Edward Hewetson

Personal information
- Full name: Edward Pearson Hewetson
- Born: 27 May 1902 Metchley House, Edgbaston, Birmingham, Warwickshire
- Died: 26 December 1977 (aged 75) Bampton, Oxfordshire
- Batting: Right-handed
- Bowling: Right-arm fast

Domestic team information
- 1919–1927: Warwickshire
- 1922–1925: Oxford University

Career statistics
| Competition | First-class |
| Matches | 66 |
| Runs scored | 1,213 |
| Batting average | 14.44 |
| 100s/50s | 0/4 |
| Top score | 66 |
| Balls bowled | 4,169 |
| Wickets | 163 |
| Bowling average | 25.57 |
| 5 wickets in innings | 6 |
| 10 wickets in match | 1 |
| Best bowling | 5/16 |
| Catches/stumpings | 41/– |
- Source: CricInfo, 8 October 2022

= Edward Hewetson =

English cricketer (1902–1977)

Edward Pearson Hewetson (27 May 1902 – 26 December 1977) was an English cricketer who played first-class cricket between 1919 and 1934 for Oxford University and Warwickshire.
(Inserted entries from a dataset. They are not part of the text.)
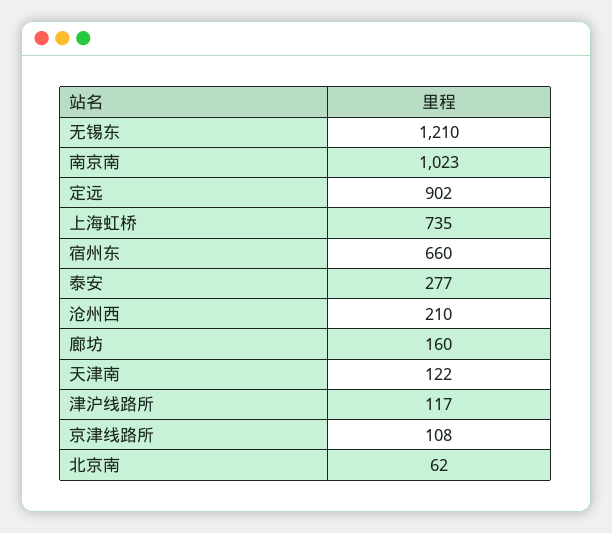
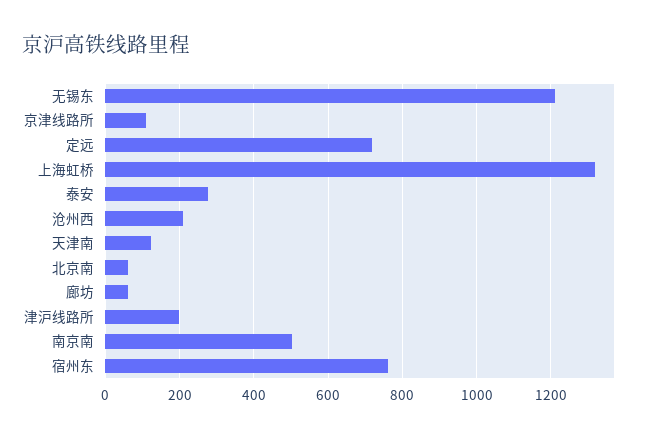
  {
    "无锡东": 1210,
-   "南京南": 1023,
+   "南京南": 500,
-   "定远": 902,
+   "定远": 720,
-   "上海虹桥": 735,
+   "上海虹桥": 1320,
-   "宿州东": 660,
+   "宿州东": 760,
    "泰安": 277,
    "沧州西": 210,
-   "廊坊": 160,
+   "廊坊": 60,
    "天津南": 122,
-   "津沪线路所": 117,
+   "津沪线路所": 200,
    "京津线路所": 108,
    "北京南": 62
  }

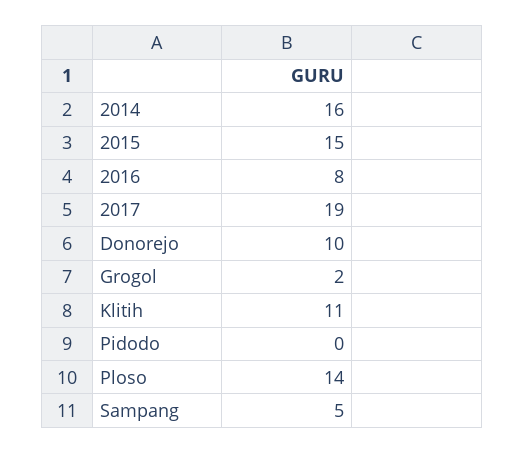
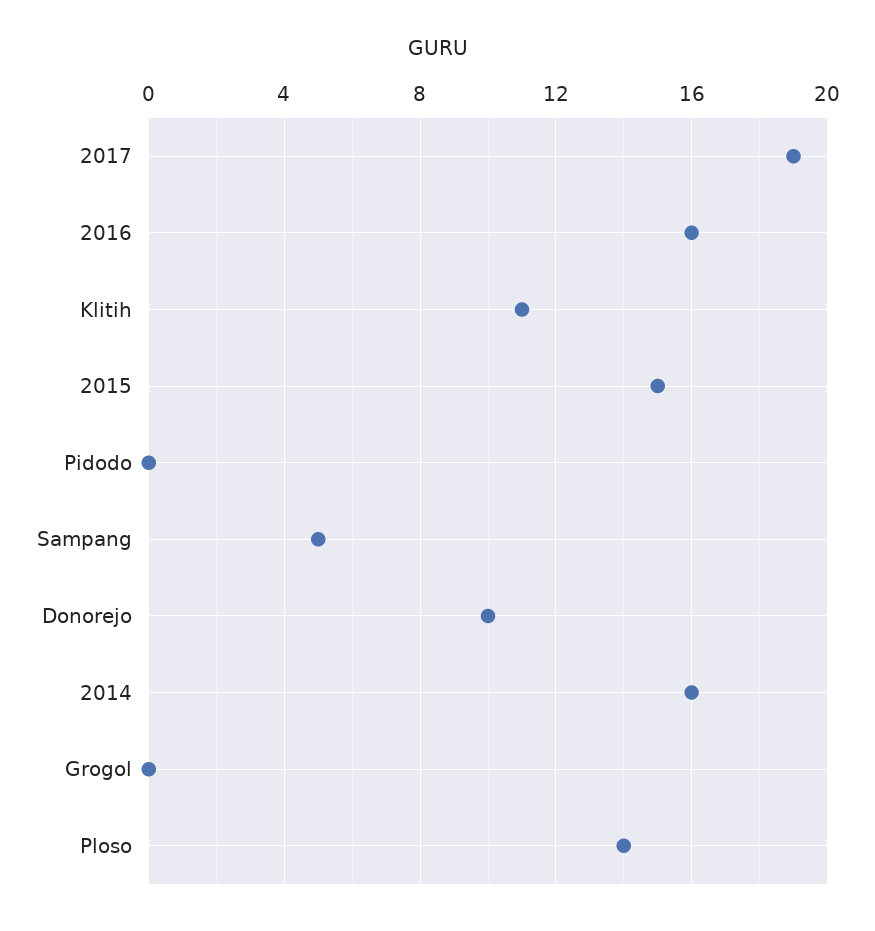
  {
    "2014": 16,
    "2015": 15,
-   "2016": 8,
+   "2016": 16,
    "2017": 19,
    "Donorejo": 10,
-   "Grogol": 2,
+   "Grogol": 0,
    "Klitih": 11,
    "Pidodo": 0,
    "Ploso": 14,
    "Sampang": 5
  }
A right-arm fast bowler and right-handed batsman, Hewetson took 163 wickets in his career, and scored 1,213 runs at a batting average of 14.44. He played twenty-nine matches for Warwickshire between 1919 and 1927, joining Oxford in 1922 and playing there until 1925. He played for Harlequins Cricket Club until 1927, and then for the Free Foresters Cricket Club until 1934. An alumnus of Shrewsbury School, he also played for them during his school years, and in 1920 he played at Lord's for a Lord's School XI against 'The Rest', taking a nine-wicket haul with the ball.